Exercise directions: In the entries that follow, the line with "middle tip: (349, 478)" opens the range and the line with "ring pip: (810, 827)" closes it; repeat that range exactly, both lines included.

Data provided:
• • • • •
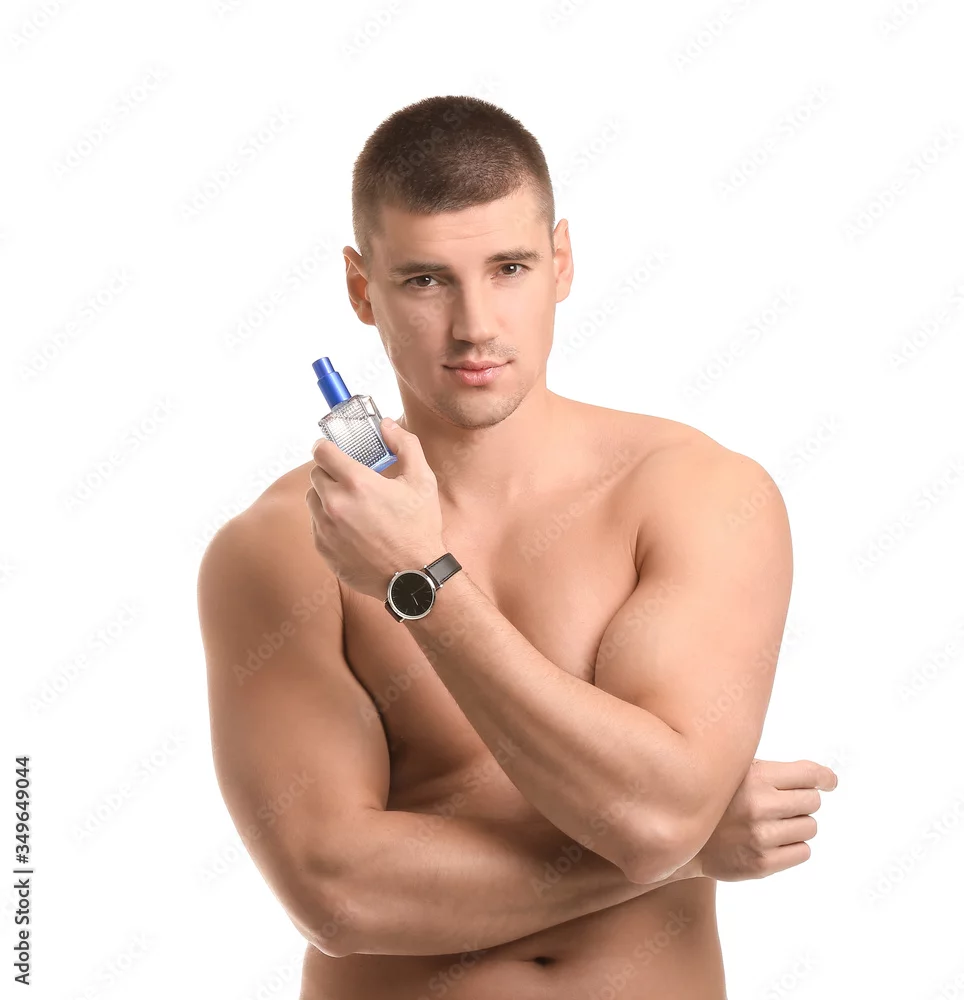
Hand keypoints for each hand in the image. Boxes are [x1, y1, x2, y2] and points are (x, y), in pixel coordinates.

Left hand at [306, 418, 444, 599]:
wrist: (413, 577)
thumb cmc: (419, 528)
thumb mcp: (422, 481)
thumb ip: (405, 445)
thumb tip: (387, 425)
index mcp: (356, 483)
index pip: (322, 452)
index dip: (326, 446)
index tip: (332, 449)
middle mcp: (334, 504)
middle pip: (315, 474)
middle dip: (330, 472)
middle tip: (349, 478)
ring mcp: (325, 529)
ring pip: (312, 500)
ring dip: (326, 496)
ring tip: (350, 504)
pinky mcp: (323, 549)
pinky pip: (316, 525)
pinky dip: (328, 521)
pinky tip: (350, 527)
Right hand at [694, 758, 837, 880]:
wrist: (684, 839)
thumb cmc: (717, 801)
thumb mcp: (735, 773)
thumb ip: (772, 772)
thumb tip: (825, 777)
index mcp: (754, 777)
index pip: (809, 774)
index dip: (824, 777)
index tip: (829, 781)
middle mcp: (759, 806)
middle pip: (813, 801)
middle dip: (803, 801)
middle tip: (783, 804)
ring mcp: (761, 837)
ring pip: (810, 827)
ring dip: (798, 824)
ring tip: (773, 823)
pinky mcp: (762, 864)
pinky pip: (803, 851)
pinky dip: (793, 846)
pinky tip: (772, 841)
• • • • •
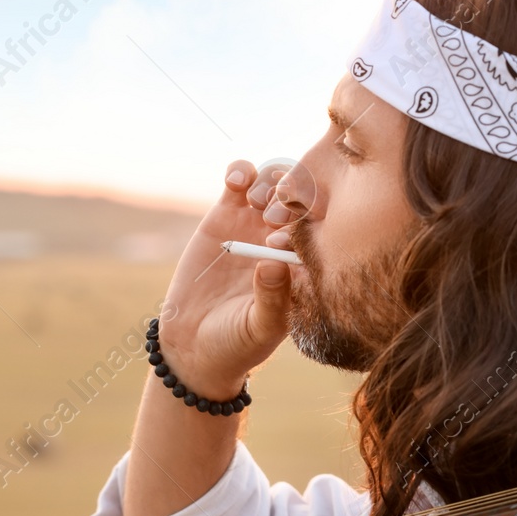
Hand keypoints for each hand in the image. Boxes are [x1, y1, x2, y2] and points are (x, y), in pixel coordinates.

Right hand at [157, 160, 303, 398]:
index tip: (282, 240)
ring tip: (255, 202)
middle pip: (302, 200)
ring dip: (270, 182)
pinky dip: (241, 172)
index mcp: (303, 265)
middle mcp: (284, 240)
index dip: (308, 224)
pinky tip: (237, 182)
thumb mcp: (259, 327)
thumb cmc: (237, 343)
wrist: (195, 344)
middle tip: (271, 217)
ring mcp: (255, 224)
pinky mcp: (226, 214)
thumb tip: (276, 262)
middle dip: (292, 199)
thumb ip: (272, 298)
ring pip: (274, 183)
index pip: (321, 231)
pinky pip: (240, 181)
• • • • •
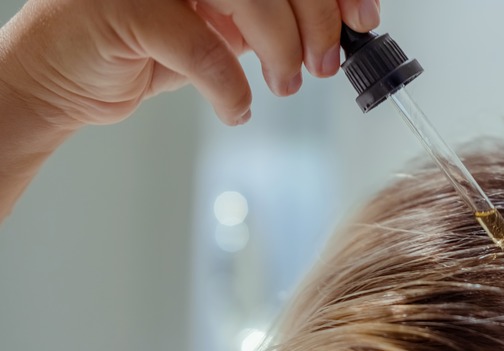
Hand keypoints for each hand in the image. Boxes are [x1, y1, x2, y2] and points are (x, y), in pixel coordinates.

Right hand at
• • • • •
Exercise answer:
middle tip: (349, 478)
ring mcp: (325, 529)
ring pip: (312, 500)
ring dip: (326, 496)
ring tip: (350, 504)
pinky mcp: (323, 549)
pinky pip: (316, 525)
pinky dip: (328, 521)
pinky tip: (350, 527)
Right hand at [694, 758, 837, 880]:
wrist: (684, 839)
thumb cmc: (717, 801)
thumb mcp: (735, 773)
thumb ip: (772, 772)
thumb tip: (825, 777)
index mcp: (754, 777)
index pip: (809, 774)
index dip: (824, 777)
index tip: (829, 781)
middle mcp: (759, 806)
middle pip: (813, 801)
middle dip: (803, 801)
middle tip: (783, 804)
ring mcp: (761, 837)
ring pip: (810, 827)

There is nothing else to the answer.